Efforts to guide preoperative counseling and improve outcomes research are impeded by reliance on small, single-center studies.
Approximately 1 in 8 pediatric CM-I patients experienced a surgical complication, whereas medical complications were rare. Although complex chronic conditions (CCC) were common in pediatric CM-I patients, only hydrocephalus was independently associated with increased risk of surgical events. These results may inform patient counseling and guide future research efforts 3).
CM-I in children is not a radiologically static entity but rather is a dynamic one. Radiological changes were seen throughout the 7 years of follow-up. A reduction in tonsillar herniation was substantially more common than an increase. Radiological changes did not correlate with neurological examination finding changes, symptom development, or the need for future surgery. Follow-up imaging of asymptomatic children with CM-I did not alter treatment for any patient. It would be reasonable to follow these children with clinical examinations but without regular surveillance MRI 4).

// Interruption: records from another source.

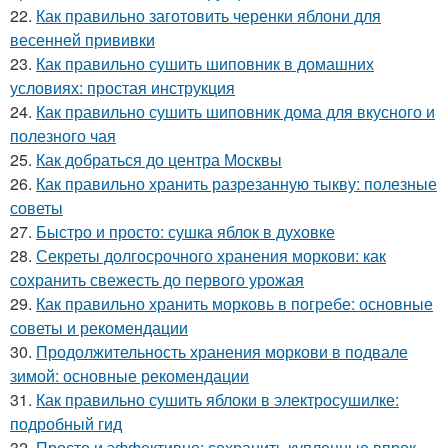
22.
Как правильно заготовить черенки яблони для
весенней прививки
23.
Как правильно сушить шиповник в домашних
условиях: простая инструкция
24.
Как правильно сушить шиповник дома для вкусного и
полезного чая
25.
Как добраться до центра Москвы
26.
Как правильно хранить разрезанную тыкву: полезные
советы
27.
Быстро и просто: сушка яблок в духовке
28.
Секреты долгосрочного хранения моркови: как
сохранить свежесть до первого урожая
29.
Как правильно хранить морковь в погребе: основные
советы и рекомендации
30.
Продолжительность хранения моркови в подвале
зимой: основные рекомендации
31.
Как правильно сушить яблоки в электросушилке:
подробный гид
32.
Просто и эффективно: сохранить купленные впрок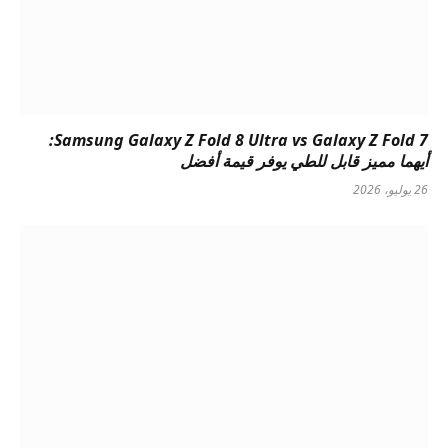
Samsung Galaxy Z Fold 8 Ultra vs Galaxy Z Fold 7:
أيهما مميز قابل للطي يوفر قيمة أفضل
26 يوليو، 2026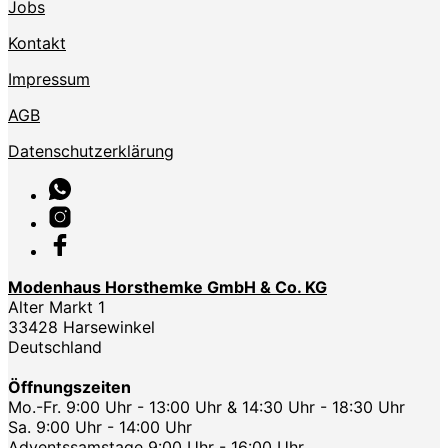
Jobs
Kontakt
Impressum
AGB
Datenschutzerklärung
Modenhaus Horsthemke GmbH & Co. KG
Alter Markt 1
33428 Harsewinkel
Deutschland
Öffnungszeiten
Mo.-Fr. 9:00 Uhr - 13:00 Uhr & 14:30 Uhr - 18:30 Uhr
Sa. 9:00 Uhr - 14:00 Uhr
Adventssamstage 9:00 Uhr - 16:00 Uhr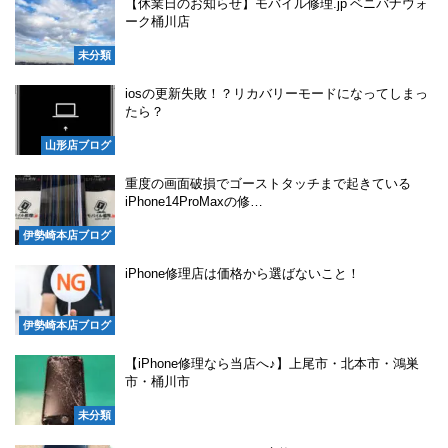
【休業日のお知らせ】モバイル修理.jp ベニバナウォ
ーク桶川店
未分類
iosの更新失敗！？リカバリーモードになってしまっ
たら？
山形店ブログ
重度の画面破損でゴーストタッチまで起きている
iPhone14ProMaxの修…
伊勢崎本店ブログ
iPhone修理店は価格から選ばないこと！
伊勢崎本店ブログ
【iPhone修理なら当店へ♪】上尾市・北本市・鴻巣
市・桶川市
未分類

Outcome assessment for the management of Chiari malformation type 1 is difficult because of the lack of a reliable and specific surgical outcome assessment scale. Such a scale could reliably correlate postoperative outcomes with preoperative symptoms.
Outcome is poor in approximately 3 in 10 patients 5).
Arnautovic et al. identified 145 operative series of patients with CM-I, primarily from the United States and Europe, and divided patient ages into 1 of 3 categories: adult (> 18 years of age; 27% of the cases), pediatric (≤ 18 years of age; 30%), or unknown (43%). Most series (76%) were published in the previous 21 years. The median number of patients in the series was 31. The mean duration of the studies was 10 years, and the mean follow-up time was 43 months. The peak ages of presentation in the pediatric studies were 8 years, followed by 9 years, and in the adult series, 41 years, followed by 46 years. The incidence of syringomyelia was 65%. Most of the studies (99%) reported the use of posterior fossa/foramen magnum decompression. In 92%, the dura was opened, and in 65% of these cases, the arachnoid was opened and dissected; tonsillar resection was performed in 27% of these patients. Postoperatively, syringomyelia improved or resolved in 78% of the patients. Most series (80%) reported postoperative neurological outcomes as follows: 75% improved, 17% showed no change, and 9% experienced worsening. Postoperative headaches improved or resolved in 81% of the patients, with a statistical difference in favor of the pediatric series. Postoperative complications were reported for 41% of the series, most commonly with CSF leak, pseudomeningocele, aseptic meningitis, wound infection, meningitis, and neurological deficit, with a mean complication rate of 4.5%. Complications were reported for 37% of pediatric, 20% of adult, and 43% of combined series. Mortality was reported for 11% of the series. No difference in mortality rates was seen between the pediatric and adult series 8).
A 16-year-old boy who admitted with symptoms related to CM-I. With careful examination and further genetic investigations, a diagnosis of Crouzon syndrome was made, of which the patient and his family was unaware before. The patient underwent surgery for posterior fossa decompression and followed-up for Crouzon’s syndrome.
This is the only case report indicating a late adolescent diagnosis of Crouzon syndrome through clinical symptoms of an associated CM-I 9).